— What is needed —
For each record below, set it down exactly but leave out any picture.

[Stored items from a collection]

┏━━

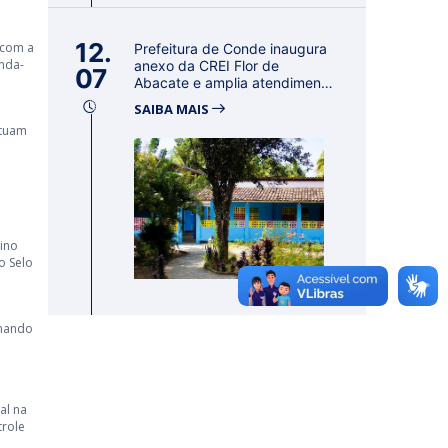
12.
 com a
Prefeitura de Conde inaugura
unda-
anexo da CREI Flor de
07
Abacate e amplia atendimento
à ed...
SAIBA MAIS
atuam
sino
o Selo
rmando
al na
trole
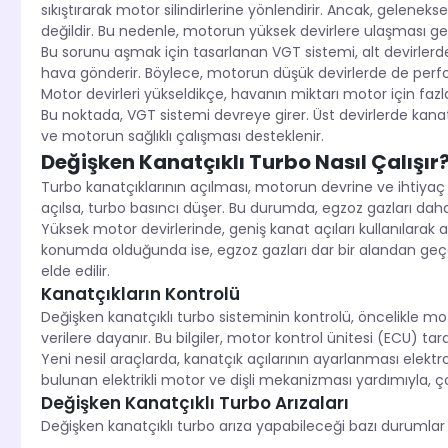
sıkıştırarak motor silindirlerine yönlendirir. Ancak, gelenekse
değildir. Bu nedenle, motorun yüksek devirlere ulaşması g
Bu sorunu aşmak için tasarlanan VGT sistemi, alt devirlerde
hava gönderir. Böylece, motorun düşük devirlerde de perfo
Motor devirleri yükseldikçe, havanın miktarı motor için faz
Bu noktada, VGT sistemi devreye girer. Üst devirlerde kanatç
ve motorun sağlıklı çalışması desteklenir.
Değişken Kanatçıklı Turbo Nasıl Çalışır
Turbo kanatçıklarının açılması, motorun devrine ve ihtiyaç
açılsa, turbo basıncı düşer. Bu durumda, egzoz gazları daha
Yüksek motor devirlerinde, geniş kanat açıları kullanılarak 
konumda olduğunda ise, egzoz gazları dar bir alandan geçere
elde edilir.
Kanatçıkların Kontrolü
Değişken kanatçıklı turbo sisteminin kontrolü, öncelikle mo
verilere dayanır. Bu bilgiler, motor kontrol ünitesi (ECU) ta
Yeni nesil araçlarda, kanatçık açılarının ayarlanması elektr
bulunan elektrikli motor ve dişli mekanizması yardımıyla, ç
Değişken Kanatçıklı Turbo Arızaları
Değişken kanatçıklı turbo arıza yapabileceği bazı durumlar 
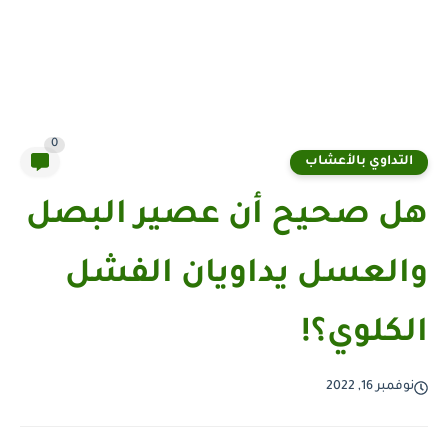
0
التداوي بالأعشاب
هل صحيح أن عصير البصل
والعسل يداويان الفشل
الكلوي؟!
نوفمبر 16, 2022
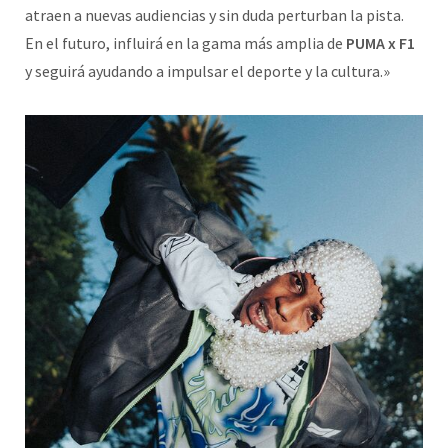
atraen a nuevas audiencias y sin duda perturban la pista.
En el futuro, influirá en la gama más amplia de
PUMA x F1
y seguirá ayudando a impulsar el deporte y la cultura.»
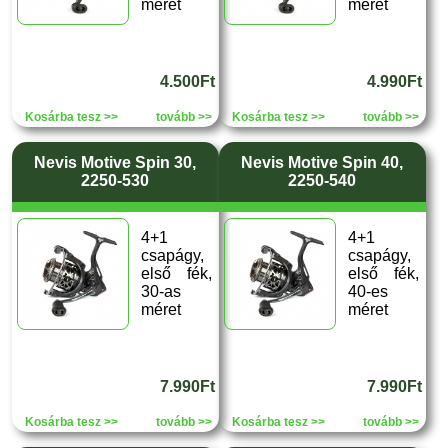
méret
méret
4.500Ft
4.990Ft
Kosárba tesz >>
tovább >>
Kosárba tesz >>
tovább >>
Nevis Motive Spin 30,
Nevis Motive Spin 40,
2250-530
2250-540
4+1
4+1
csapágy,
csapágy,
első fék,
első fék,
30-as
40-es
méret
méret
7.990Ft
7.990Ft
Kosárba tesz >>
tovább >>
Kosárba tesz >>
tovább >>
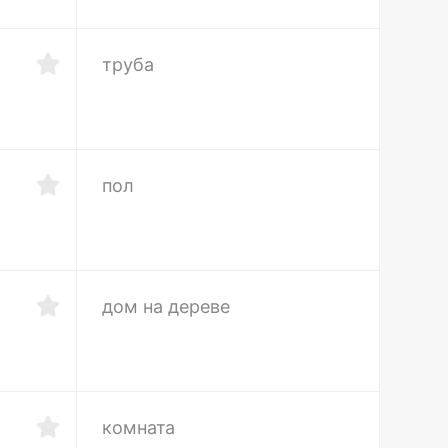
труба
пол
дом на дереве
комната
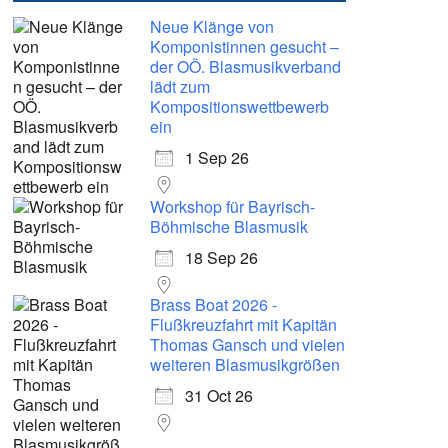
Neue Klänge von
Komponistinnen gesucht –
der OÖ. Blasmusikverband
lädt zum
Kompositionswettbewerb
ein
1 Sep 26
Workshop für Bayrisch-
Böhmische Blasmusik
18 Sep 26
Brass Boat 2026 -
Flußkreuzfahrt mit Kapitän
Thomas Gansch und vielen
weiteren Blasmusikgrößen
31 Oct 26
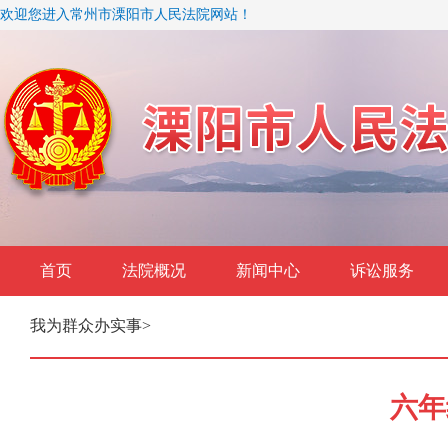
欢迎您进入常州市溧阳市人民法院网站！
首页
法院概况
新闻中心
诉讼服务
我为群众办实事
>
六年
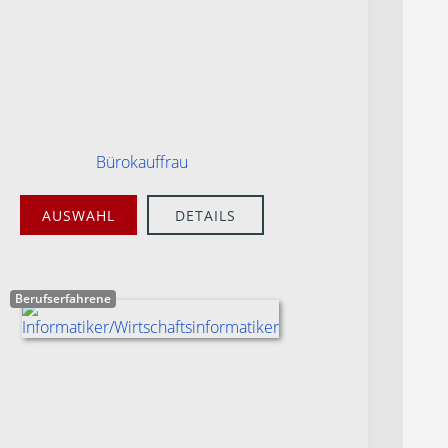
Bürokauffrau
AUSWAHL
DETAILS
Berufserfahrene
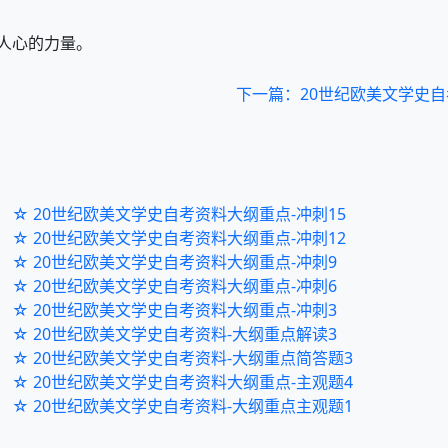
人心的力量。
下一篇：20世纪欧美文学史自
☆ 20世纪欧美文学史自考资料大纲重点-冲刺15
☆ 20世纪欧美文学史自考资料大纲重点-冲刺12
☆ 20世纪欧美文学史自考资料大纲重点-冲刺9
☆ 20世纪欧美文学史自考资料大纲重点-冲刺6
☆ 20世纪欧美文学史自考资料大纲重点-冲刺3
☆ 20世纪欧美文学史自考资料-大纲重点解读3
☆ 20世纪欧美文学史自考资料-大纲重点简答题3
☆ 20世纪欧美文学史自考资料大纲重点-主观题4
☆ 20世纪欧美文学史自考资料-大纲重点主观题1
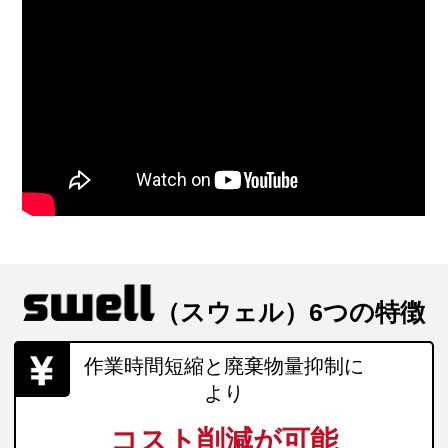
（スウェル）6つの特徴
作業時間短縮と廃棄物量抑制に
より
コスト削減が可能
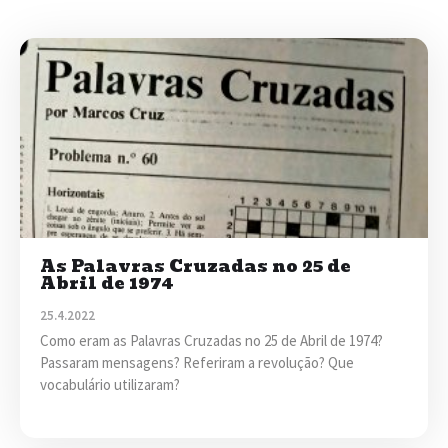
As Palavras Cruzadas no 25 de
Abril de 1974
25.4.2022
Como eram as Palavras Cruzadas no 25 de Abril de 1974?
Passaram mensagens? Referiram a revolução? Que
vocabulário utilizaram?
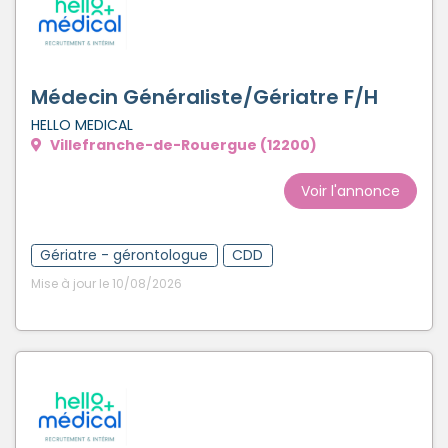
Médecin Généraliste/Gériatre F/H
HELLO MEDICAL
Villefranche-de-Rouergue (12200)
Voir l'annonce
Gériatre - gérontologue
CDD
Mise à jour le 10/08/2026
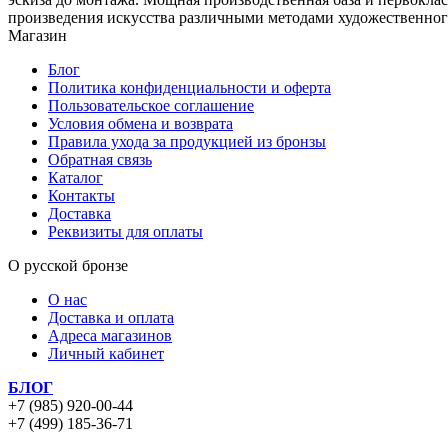
произведения искусства различными методами художественног
Магазин
Блог
Политика конфиденциальности и оферта
Пользовательское соглашение
Условия обмена и возврата
Правила ухода за продукцией из бронзы
Обратная связь
Каталог
Контакты
Доставка
Реквизиты для оплаты
О русской бронзе
О нас
Доставка и оплата
Адреса магазинов
Личный кабинет
БЛОГ
+7 (985) 920-00-44
+7 (499) 185-36-71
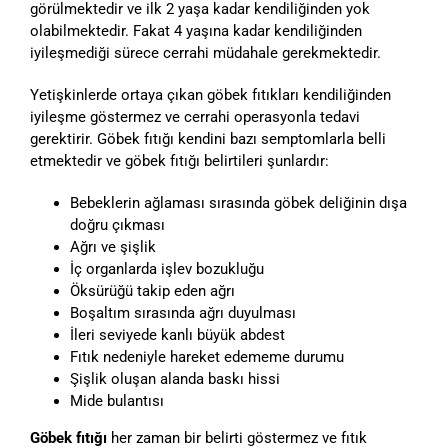
görülmektedir ve ilk 2 yaşa kadar kendiliğinden yok
olabilmektedir. Fakat 4 yaşına kadar kendiliğinden
iyileşmediği sürece cerrahi müdahale gerekmektedir.
Yetişkinlerde ortaya çıkan göbek fıtıkları kendiliğinden
iyileşme göstermez ve cerrahi operasyonla tedavi
gerektirir. Göbek fıtığı kendini bazı semptomlarla belli
etmektedir ve göbek fıtığı belirtileri şunlardır:
Bebeklerin ağlaması sırasında göbek deliğinin dışa
doğru çıkması
Ağrı ve şişlik
İç organlarda işlev bozukluğu
Öksürüğü takip eden ağrı
Boşaltım sırasında ağrı duyulması
İleri seviyede kanlı büyük abdest
Fıtık nedeniyle hareket edememe durumu
Şişlik oluşan alanda baskı hissi
Mide bulantısı
Göbek fıtığı
her zaman bir belirti göstermez ve fıtık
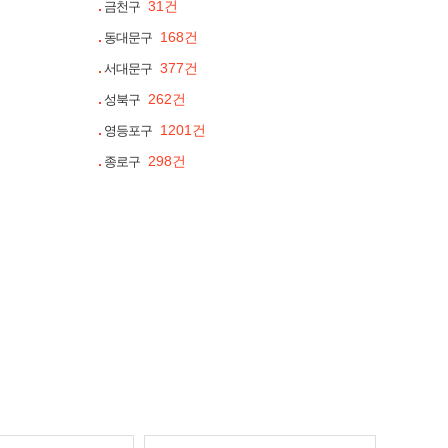
31건
금천구
168건
동대문구
377건
서대문구
262건
성북구
1201건
영등포구
298건
종로구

┗━━

— Completed exercise —
12.
 com a
Prefeitura de Conde inaugura
unda-
anexo da CREI Flor de
07
Abacate e amplia atendimento
à ed...
SAIBA MAIS
atuam
sino
o Selo
rmando
al na
trole
sıkıştırarak motor silindirlerine yönlendirir. Ancak, gelenekse
değildir. Bu nedenle, motorun yüksek devirlere ulaşması g
Bu sorunu aşmak için tasarlanan VGT sistemi, alt devirlerde
hava gönderir. Böylece, motorun düşük devirlerde de perfo
Motor devirleri yükseldikçe, havanın miktarı motor için faz
Bu noktada, VGT sistemi devreye girer. Üst devirlerde kanatç
ve motorun sağlıklı çalışması desteklenir.
Değişken Kanatçıklı Turbo Nasıl Çalışır
Turbo kanatçıklarının açılması, motorun devrine ve ihtiyaç
açılsa, turbo basıncı düşer. Bu durumda, egzoz gazları daha
Yüksek motor devirlerinde, geniş kanat açıları kullanılarak 
konumda olduğunda ise, egzoz gazları dar bir alandan geçere
elde edilir.
Kanatçıkların Kontrolü
Değişken kanatçıklı turbo sisteminin kontrolü, öncelikle mo
verilere dayanır. Bu bilgiler, motor kontrol ünitesi (ECU) ta
Yeni nesil araçlarda, kanatçık açılarının ayarlanması elektr
bulunan elektrikli motor ve dişli mekanizması yardımıyla, ç
Değişken Kanatçıklı Turbo Arızaları
Değişken kanatçıklı turbo arıza yapabileceği bazı durumlar 
0
التداوي بالأعشاب
هل صحيح أن عصير البصل
والعسل يداويان الفشل
الكلوي؟!
نوفمبر 16, 2022
atraen a nuevas audiencias y sin duda perturban la pista.
En el futuro, influirá en la gama más amplia de
PUMA x F1
y seguirá ayudando a impulsar el deporte y la cultura.»
méret
méret
4.500Ft
4.990Ft
Kosárba tesz >>
tovább >>
Kosárba tesz >>
tovább >>
Nevis Motive Spin 30,
Nevis Motive Spin 40,
2250-530
2250-540
4+1
4+1
csapágy,
csapágy,
első fék,
első fék,
30-as
40-es
méret
méret
7.990Ft
7.990Ft
Kosárba tesz >>
tovább >>
Kosárba tesz >>
tovább >>
труба
пол
дом на дереве
комната
Neue Klänge von
Komponistinnen gesucht –
der OÖ. Blasmusikverband
lädt zum
Kompositionswettbewerb
ein
1 Sep 26
Workshop für Bayrisch-
Böhmische Blasmusik
18 Sep 26
Brass Boat 2026 -
Flußkreuzfahrt mit Kapitän
Thomas Gansch und vielen
weiteren Blasmusikgrößen
31 Oct 26
欢迎您进入常州市溧阳市人民法院网站！
首页
法院概况
新闻中心
诉讼服务
我为群众办实事
>
六年
Bürokauffrau
AUSWAHL
DETAILS
Berufserfahrene
人心的力量。
下一篇：20世纪欧美文学史自
☆ 20世纪欧美文学史自考资料大纲重点-冲刺15
☆ 20世纪欧美文学史自考资料大纲重点-冲刺12
☆ 20世纪欧美文学史自考资料大纲重点-冲刺9
☆ 20世纪欧美文学史自考资料大纲重点-冲刺6
☆ 20世纪欧美文学史自考资料大纲重点-冲刺3
☆ 20世纪欧美文学史自考资料-大纲重点解读3
☆ 20世纪欧美文学史自考资料-大纲重点简答题3
☆ 20世纪欧美文学史自考资料大纲重点-主观题4
☆ 20世纪欧美文学史自考资料-大纲重点主观题1
（スウェル）6つの特徴
作業時間短縮と廃棄物量抑制に
より
コスト削減が可能
As Palavras Cruzadas no 25 de
Abril de 1974
25.4.2022
Como eram as Palavras Cruzadas no 25 de Abril de 1974?
Passaram mensagens? Referiram a revolução? Que
vocabulário utilizaram?
Médecin Généraliste/Gériatre F/H
HELLO MEDICAL
Villefranche-de-Rouergue (12200)
Voir l'annonce
Gériatre - gérontologue
CDD
Mise à jour le 10/08/2026
произведения искусства различными методами художественног
Магазин
Блог
Политика конфиденциальности и оферта
Пользовательское соглашение
Условия обмена и возврата
Правила ухода за продукцией из бронзы
Обратная связь
Каталог
Контакты
Доставка
Реквизиты для оплаты
О русской бронзе
О нас
Доставка и оплата
Адреса магазинов
Личный кабинет
БЛОГ
+7 (985) 920-00-44
+7 (499) 185-36-71
görülmektedir ve ilk 2 yaşa kadar kendiliğinden yok
olabilmektedir. Fakat 4 yaşına kadar kendiliğinden
iyileşmediği sürece cerrahi müdahale gerekmektedir.
Yetişkinlerde ortaya çıkan göbek fıtıkları kendiliğinden
iyileşme göstermez ve cerrahi operasyonla tedavi
gerektirir. Göbek fıtığı kendini bazı semptomlarla belli
etmektedir ve göbek fıtığı belirtileri şunlardır:
Bebeklerin ağlaması sırasında göbek deliğinin dışa
doğru çıkması
Ağrı ve şişlik
İç organlarda işlev bozukluğu
Öksürüğü takip eden ağrı
Boşaltım sırasında ağrı duyulması
İleri seviyede kanlı büyük abdest
Fıtık nedeniyle hareket edememe durumu
Şişlik oluşan alanda baskı hissi
Mide bulantısı
Göbek fıtığı
her zaman bir belirti göstermez ve fıtık
31건
금천구
168건
동대문구
377건
서대문구
262건
성북구
1201건
영등포구
298건
종로구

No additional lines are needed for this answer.